_Required work:_
**A.** Could you reproduce a passage from the Macon-Bibb mask rule article word for word, starting at "Add Macon-Bibb County" and ending at "counted as a yes."?
**B.** How would the article on the Macon-Bibb County mask rule go on from its last sentence? Write the continuation.

======== Source document

Add Macon-Bibb County to the list of Georgia cities that have now put in place rules mandating mask use in public places.

The rule passed on a 7-2 vote in the Macon-Bibb County Commission Tuesday night. Commission members Joe Allen and Scotty Sheppard were the no votes. One of the yes votes was an abstention by commission member Valerie Wynn which, according to board rules, technically counted as a yes.

Scott Mitchell owns Travis Jean Emporium, an art and gift shop in downtown Macon, and was an early advocate for a county-wide mask rule.

“It gives businesses a little backing when we are out here trying to do it seemingly on our own,” Mitchell said. “My hope is that it will show people that this is serious and make people think twice before leaving their home without a mask.”

The backdrop for the vote was a one-month stretch of exponential growth in coronavirus cases in Macon-Bibb County.

================
======== Input data

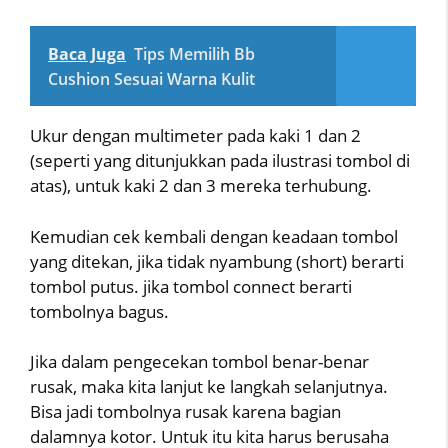
Baca Juga
Tips Memilih Bb
Cushion Sesuai Warna Kulit
Ukur dengan multimeter pada kaki 1 dan 2
(seperti yang ditunjukkan pada ilustrasi tombol di
atas), untuk kaki 2 dan 3 mereka terhubung.
Kemudian cek kembali dengan keadaan tombol
yang ditekan, jika tidak nyambung (short) berarti
tombol putus. jika tombol connect berarti
tombolnya bagus.
Jika dalam pengecekan tombol benar-benar
rusak, maka kita lanjut ke langkah selanjutnya.
Bisa jadi tombolnya rusak karena bagian
dalamnya kotor. Untuk itu kita harus berusaha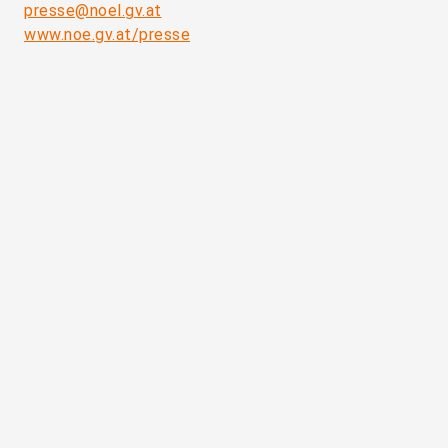
presse@noel.gv.at
www.noe.gv.at/presse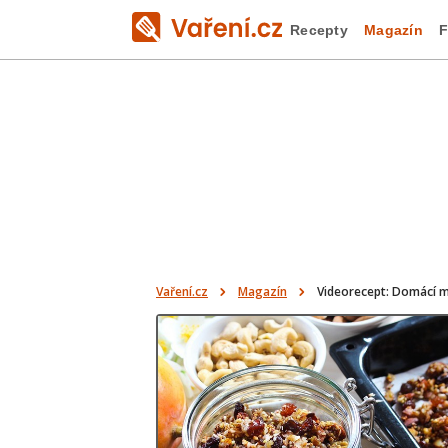
Recepty
Magazín
F
Vaření.cz
Magazín
Videorecept: Domácí 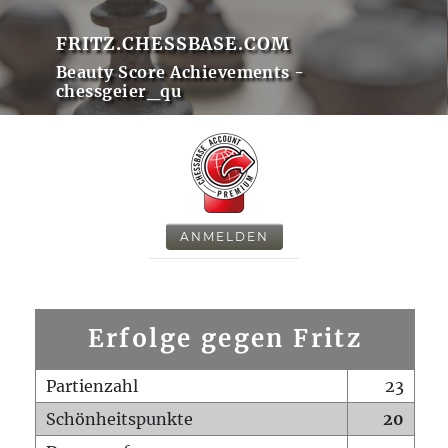
FRITZ.CHESSBASE.COM
Beauty Score Achievements -
chessgeier_qu
ANMELDEN
Erfolge gegen Fritz
Partienzahl
23
Schönheitspunkte
20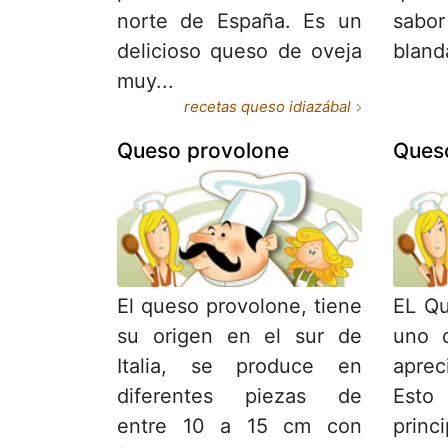
norte de España. Es un
sabo
delicioso queso de oveja
blanda
muy...
recetas queso idiazábal
Queso provolone
Ques
El queso provolone, tiene
EL Q
su origen en el sur de
uno 
Italia, se produce en
apre
diferentes piezas de
Es
entre 10 a 15 cm con
prin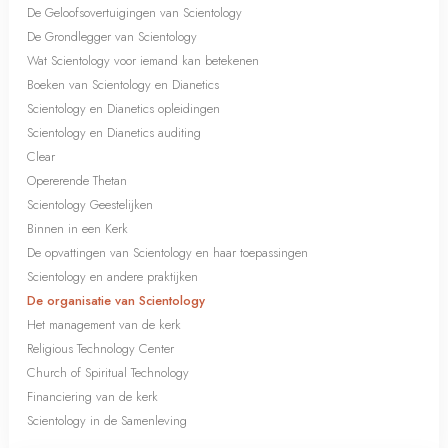
De Geloofsovertuigingen van Scientology
De Grondlegger van Scientology
Wat Scientology voor iemand kan betekenen
Boeken van Scientology en Dianetics
Scientology en Dianetics opleidingen
Scientology en Dianetics auditing
Clear
Opererende Thetan
Scientology Geestelijken
Binnen in een Kerk
De opvattingen van Scientology en haar toepassingen
Scientology en andere praktijken
De organisatie van Scientology
Het management van de kerk
Religious Technology Center
Church of Spiritual Technology
Financiering van de kerk
Scientology in de Samenleving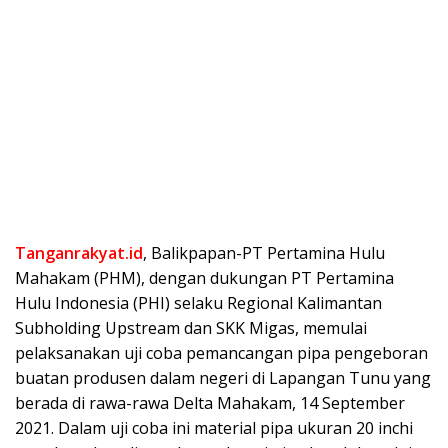
Tanganrakyat.id
, Balikpapan-PT Pertamina Hulu
Mahakam (PHM), dengan dukungan PT Pertamina
Hulu Indonesia (PHI) selaku Regional Kalimantan
Subholding Upstream dan SKK Migas, memulai
pelaksanakan uji coba pemancangan pipa pengeboran
buatan produsen dalam negeri di Lapangan Tunu yang
berada di rawa-rawa Delta Mahakam, 14 September
2021. Dalam uji coba ini material pipa ukuran 20 inchi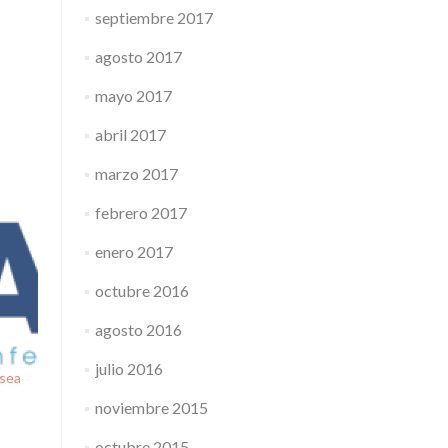
septiembre 2017
agosto 2017
mayo 2017
abril 2017
marzo 2017
febrero 2017
enero 2017
octubre 2016
agosto 2016
julio 2016
 sea
noviembre 2015
octubre 2015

================

_Results for each task:_
**A.**
Add Macon-Bibb County to the list of Georgia cities that have now put in place rules mandating mask use in public places.

The rule passed on a 7-2 vote in the Macon-Bibb County Commission Tuesday night. Commission members Joe Allen and Scotty Sheppard were the no votes. One of the yes votes was an abstention by commission member Valerie Wynn which, according to board rules, technically counted as a yes.

**B.**
According to the most recent COVID-19 operations report from the 13-county North Central Health District, which includes Macon-Bibb County, coronavirus cases more than doubled in the last three weeks.

Meanwhile, 21 out of 100 people tested for the coronavirus by the public labs in the county over the last three weeks have been found to carry the virus. That’s four times the rate set as a guideline for adequate testing by the World Health Organization, a troubling sign that there are still many coronavirus cases still unaccounted for.

“I would say that it would indicate that we are capturing just the tip of the iceberg right now,” said microbiologist and COVID-19 data analyst Amber Schmidtke.  “It means that our case count is probably artificially low compared to what is truly out there.”

And it suggests that far more testing is needed to record and physically isolate all the coronavirus infections in the county.

The percent positive rate for commercial labs like pharmacies or those which run pop-up test sites is not recorded in NCHD data.

The gap between known and unknown coronavirus cases is similarly broad in Houston County where 17 out of 100 people tested positive for the virus in the last three weeks. The recorded case counts there have slightly less than doubled.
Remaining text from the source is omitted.